> [Consignes de l'exercice]
(1) D'après le texte sur l'aspirine et le cancer colorectal, combien de patients les chercheurs de l'Hôpital universitaire de Padoue ont-ils étudiés ?
(2) Rédigez la suite du texte sur l'aspirine et le cancer colorectal, en reprenant après sa dernière phrase.

> [Texte étudié]
......
Anti-inflammatoire mais aussi anti-cancer ? L’utilisation quotidienne et sur le long terme de l’acide acétylsalicylique, plus connu sous le nom d’aspirine, peut aider à prévenir le développement et la progression du cancer colorectal, un des plus fréquents en France avec près de 50.000 nouveaux cas chaque année. C’est du moins la conclusion d’une nouvelle étude publiée dans Cancer, la revue de l’American Cancer Society.
Moins de propagation du cancer colorectal chez les utilisateurs d’aspirine
On connaît depuis 1968 les bénéfices de l’aspirine dans le traitement du cancer, mais les mécanismes impliqués n’ont jamais été vraiment identifiés. Pour en étudier les effets sur le cancer colorectal, les chercheurs de l’Hôpital universitaire de Padoue, en Italie, ont examiné des échantillons de tissus de 238 patients ayant subi une chirurgie pour un cancer colorectal entre 2015 et 2019, dont 12 % étaient des consommateurs d'aspirine, un médicament anti-inflammatoire non stéroïdien.
Or les tissus de ces derniers ont montré moins de propagation du cancer aux ganglions lymphatiques, ainsi qu’une plus grande infiltration des cellules immunitaires dans les tumeurs par rapport aux échantillons de patients n’utilisant pas d’aspirine. "Lors des analyses des cellules cancéreuses colorectales en laboratoire, l'exposition des cellules à l'aspirine a entraîné une augmentation de l'expression d'une protéine appelée CD80 sur certaines cellules immunitaires, ce qui a amélioré la capacité des cellules à alerter d'autres cellules immunitaires de la présence de protéines associées à la tumeur", peut-on lire dans un communiqué.
......
> [Extrait de données]
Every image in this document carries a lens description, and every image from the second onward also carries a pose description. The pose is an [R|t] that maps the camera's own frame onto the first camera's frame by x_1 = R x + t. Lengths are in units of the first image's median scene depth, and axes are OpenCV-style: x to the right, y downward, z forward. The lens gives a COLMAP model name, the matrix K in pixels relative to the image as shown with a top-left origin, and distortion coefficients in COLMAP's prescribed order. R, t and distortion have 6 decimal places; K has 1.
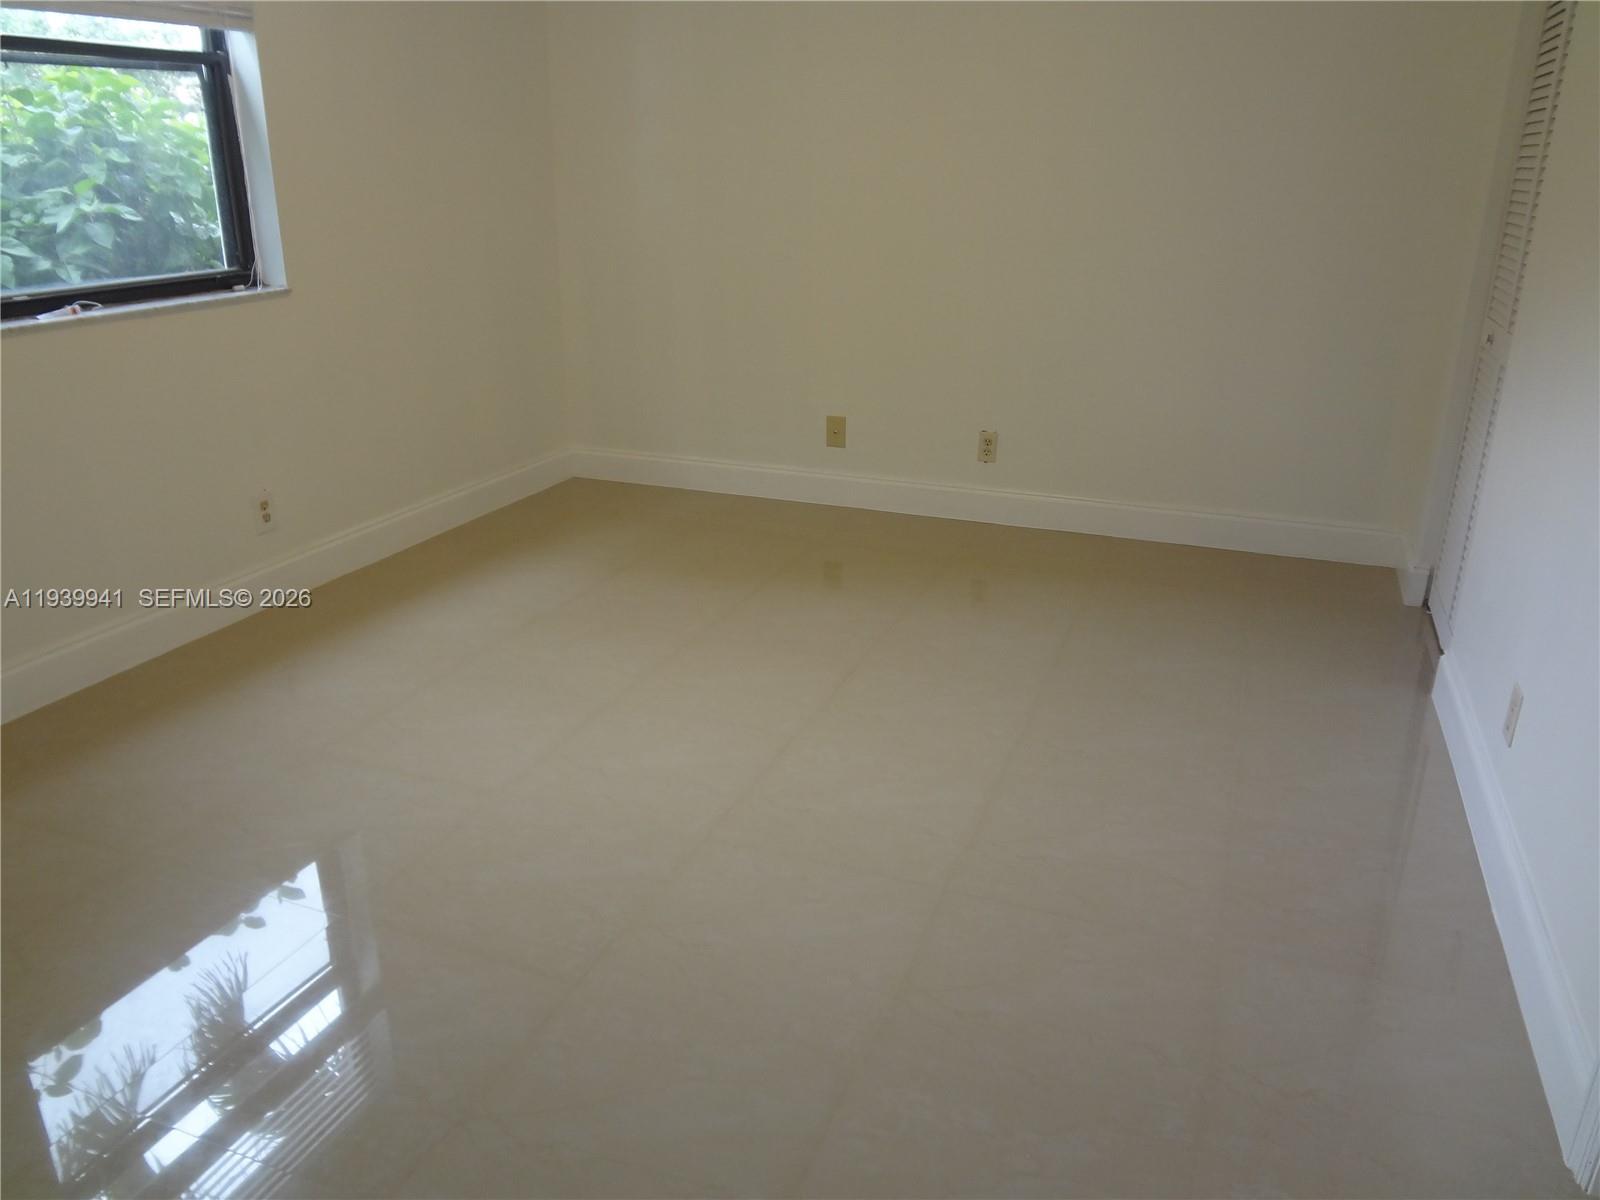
lens RADIAL K [[1253.7, 0, 800.0], [0, 1253.7, 600.0], [0, 0, 1]] dist [-0.012156, -0.002649]
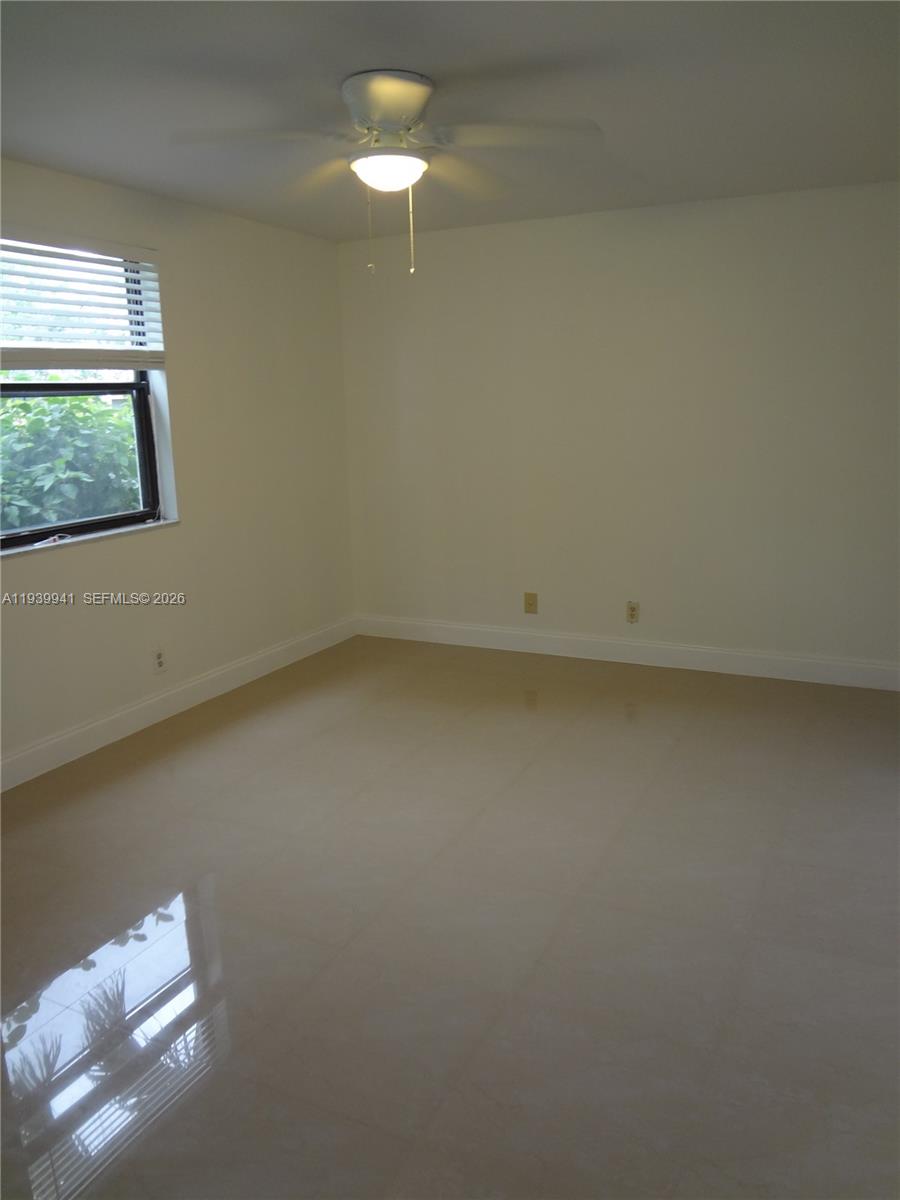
lens RADIAL K [[940.3, 0, 450.0], [0, 940.3, 600.0], [0, 0, 1]] dist [-0.012156, -0.002649]
pose [[0.995698, -0.012740, -0.091775, 0.045963], [0.000906, 0.991793, -0.127852, 0.006032], [0.092651, 0.127219, 0.987538, -0.144705]]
......
> [Réponses par consigne]
(1) 238 patients opérés d'un cancer colorectal entre 2015 et 2019.

(2)
À l'appui de cette découverte, les chercheurs ont constaté que chez les patients atteints d'un cancer du rectum, les utilisateurs d'aspirine avaient une expression de CD80 plus élevée dans le tissu rectal sain, ce qui suggère "un effet de surveillance pro-immunitaire de l'aspirine". En d’autres termes, le médicament anti-inflammatoire peut avoir des effets protecteurs en stimulant certains aspects de la réponse immunitaire du corps contre les cellules cancéreuses.
L’aspirine, un mécanisme complémentaire de prévention du cancer colorectal
"Notre étude révèle un mécanisme complémentaire de prévention ou de traitement du cancer par l'aspirine, en plus de son effet médicamenteux classique inhibant l'inflammation", selon le chercheur Marco Scarpa, auteur principal des travaux. Dès lors, la question de son assimilation par l’organisme apparaît centrale : "L'aspirine est absorbée dans le côlon par diffusion passive. Son absorption est linéaire et dépend de la concentration le long de l'intestin, et dans le rectum, la concentration d'aspirine administrée par voie orale peut être beaucoup plus faible que dans le reste du côlon."
Conclusion des chercheurs : "Si nous voulons bénéficier pleinement de ses effets contre le cancer colorectal, nous devrions réfléchir à la façon de garantir que l'aspirine atteigne le tube colorectal à des doses adéquates pour être efficace."